One of the “new professions” is that of the knowledge manager … a person who is charged with leveraging the “intellectual assets” of a company. It is very akin to what corporate librarians have done since the beginning of the 20th century (and, in my view, why the Special Library Association was formed outside the American Library Association umbrella).
It is more active than librarianship (as generally practiced) inasmuch as the KM practitioner focuses on charting, assessing, cataloging, and publicizing *internal assets* while the librarian focuses on *external assets* … but they are also natural partners since external assets become internal assets once the information is valued and becomes part of an employee’s knowledge.

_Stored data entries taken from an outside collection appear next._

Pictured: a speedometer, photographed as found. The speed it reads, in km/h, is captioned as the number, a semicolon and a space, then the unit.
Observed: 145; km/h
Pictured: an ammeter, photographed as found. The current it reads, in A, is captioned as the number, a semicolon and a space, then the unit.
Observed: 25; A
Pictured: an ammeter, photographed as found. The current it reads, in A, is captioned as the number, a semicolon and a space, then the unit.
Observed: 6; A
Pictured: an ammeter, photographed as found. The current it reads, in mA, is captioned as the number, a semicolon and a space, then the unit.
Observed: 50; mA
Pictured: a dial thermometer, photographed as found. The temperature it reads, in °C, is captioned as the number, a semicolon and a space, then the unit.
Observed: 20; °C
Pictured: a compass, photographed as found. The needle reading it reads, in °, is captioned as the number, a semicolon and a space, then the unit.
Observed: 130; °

That also works in reverse since internal assets are extremely useful to know about when one is doing a library search.
That said, corporate librarianship … if you’ve a reference background and inclination … has always been about “getting answers.” How was never very important when your immediate need was to establish the value of your services.

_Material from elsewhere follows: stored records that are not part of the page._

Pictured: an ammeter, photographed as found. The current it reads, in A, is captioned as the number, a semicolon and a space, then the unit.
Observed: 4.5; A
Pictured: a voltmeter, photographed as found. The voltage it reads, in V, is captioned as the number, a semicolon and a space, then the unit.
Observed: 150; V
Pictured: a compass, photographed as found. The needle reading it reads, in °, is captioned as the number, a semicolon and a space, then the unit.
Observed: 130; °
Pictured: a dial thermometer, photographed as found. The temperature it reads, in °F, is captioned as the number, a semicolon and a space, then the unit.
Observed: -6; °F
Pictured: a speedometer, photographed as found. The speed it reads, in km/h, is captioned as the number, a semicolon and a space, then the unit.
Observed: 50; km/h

(That lesson was drummed into me by a pair of marketing guys. As the saying goes, you can get the answer to a question cheaply, quickly, or accurately – pick two. The library serves to optimize the process. KM brings in a new set of resources.).
That said, KM is not reference librarianship. It creates structures, builds databases, and recognizes relationships … but it doesn’t necessarily do the nitty-gritty work of discovery needed to make good use out of what it creates. Corporate types unfortunately tend to assume that employees will use KM created tools.
Which they will just about as often as they use library resources.